Jungkook gittiği karşı komşularından iki saat sonra geri dönmüş ve Jiminle beraber eun ji'yi evlerine bırakmıştı. Ona bir daha zarar verilemeyeceğinin garantisini almıştı.  Ve şimdide Jimin'i"yarın okul var evime gitmeliyim" dediği için evine bırakıyordu jungkook. "Ben korkuyorum bay Jeon, ya yine onu üzerlerse?" Jungkook, Jimin'in sorusunu es geçip takıldığı noktayı dile getirdi. "Bana sadece jungkook demezsen seni şikayet edeceğim" Jimin kaşlarını havalandırmış hayretle konuşmuştu. "Ne, ne yaptım şimdi?" Jungkook onun bu tepkisine gülmüş adımlarını durdurup karşısına geçmişti. "Hem özel dersimi vermediniz, hemde resmi olarak flörtüm sayılırsın. Haksız mıyım?"

Jimin ani gelen gerçekler ile kafasını önüne eğmiş, kızarmış yanaklarını saklamak istemişti. "Anlaştık mı Jimin?" Jimin kafasını kaldırmadan, onaylayan mırıltılar çıkartmıştı. "Adımı ağzından duymak istiyorum."

"Jungkook" jungkook oyuncu bir eda ile elini kalbine atmış ve değişik hareketler yapmıştı. Jimin'in evine yakın oldukları için köy halkı yoktu ve rahatça davranabiliyorlardı.

"Bana gelmek ister misin? Kahve içeriz" Jimin'in sorusuna Jungkook gülerek cevap vermişti. "Beni eve mi atıyorsunuz bay park?" Jimin hemen kafasını iki yana sallamış kendini açıklamak için hazırlarken jungkook durdurmuştu onu. "Biliyorum, biliyorum. Köye gideceğim iki saatliğine akşam uğrayacağım zaten sana tamam mı?"

Jimin kafasını onaylar anlamda sallamış ve evine girip jungkook'a son kez bakıp kapıyı kapatmıştı.

_________

Jimin kurduğu sofrayı son kez gözden geçirip jungkook'un gelmesine bir kaç dakika kaldığını görmesi ile meyve sularını da masaya götürmüş ve onun gelmesini beklemişti.

Jungkook tam dediği gibi saat sekizde gelmiş ve Jimin'in kapısını çalmıştı. "Hoşgeldin" jungkook kapıdan geçmek üzereyken Jimin durdurmuş, yanağına kısa bir öpücük kondurup arkasına bakmadan koşmuştu. Jungkook ise yangının yandığını hissediyordu. Bir daha yıkamasa mıydı?

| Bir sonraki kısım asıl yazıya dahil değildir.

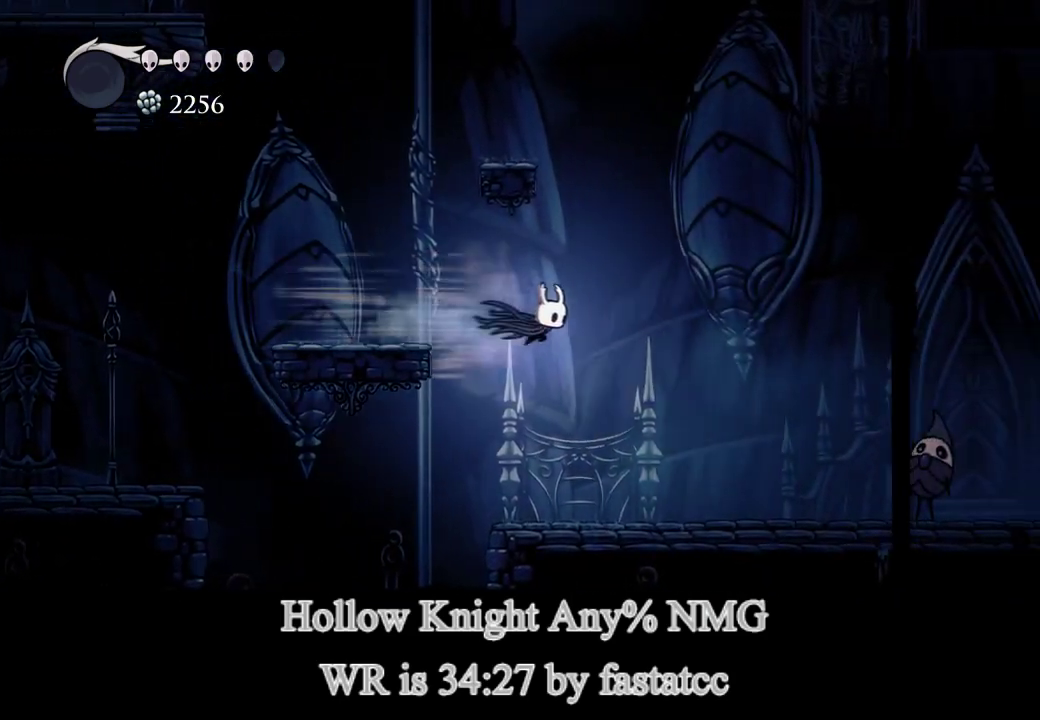
{"buttons": [], "left_stick": "down-right", "right_stick": "center", "button_events": []}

"Neden bu kadar zahmet ettin ben sadece konuşmak için gelmiştim" jungkook sofrayı görünce dudakları gerilmişti. Hoşuma gitmişti.

"Önce yiyelim, sonra konuşalım olur mu?" Jimin az önce yaptığını görmezden gelip sofraya oturmuş ve jungkook'u da oturtmuştu.

Jungkook kısa geçen bir sessizliğin ardından çatalını masaya bırakmış ve konuşmaya başlamıştı.

"Jimin ben şehirde kendime bir iş buldum" Jimin şaşırmıştı. karşısında oturan bedenin bu kadar istikrarlı ve heyecanlı olmasına şaşırıyordu. Köyünü, doğduğun büyüdüğün yeri bırakmak kolay değildi. Aşk insana her şeyi yaptırıyordu.

"Nerede çalışacaksın, jungkook" jungkook demeye hiçbir zaman alışamayacak gibi hissediyordu. "Bir okulda hademelik yapacağım. Hemen Seul merkezde senin evine uzakta değildir diye düşünüyorum." Jimin karşısındaki adamın güzel düşüncesine ağlamak istedi. "Müdürü kim belki tanıyorumdur?" Jimin jungkook'un ağzından çıkacak her kelimeyi merak ederdi ama ilk defa merak etmeseydim keşke dedi. "Kim Jongin"

Uzun zamandır duymadığı isim hemen gözlerini doldurdu. Çok özlemişti arkadaşını. "Noldu Jimin, tanıyor musun?" Jimin kafasını evet anlamında sallamış daha çok ağlamıştı. "O benim çok yakın arkadaşımdı. Sevgilisi erkek olunca ailesi evlatlıktan reddetti ve onu bir daha hiç görmedim." Çok özlemişti. İlk kalp yarasının kardeşini, bir zamanlar taehyung'tan bile önceki en yakın arkadaşını çok özlemişti. Hem o bu yaşta nasıl müdür olmuştu.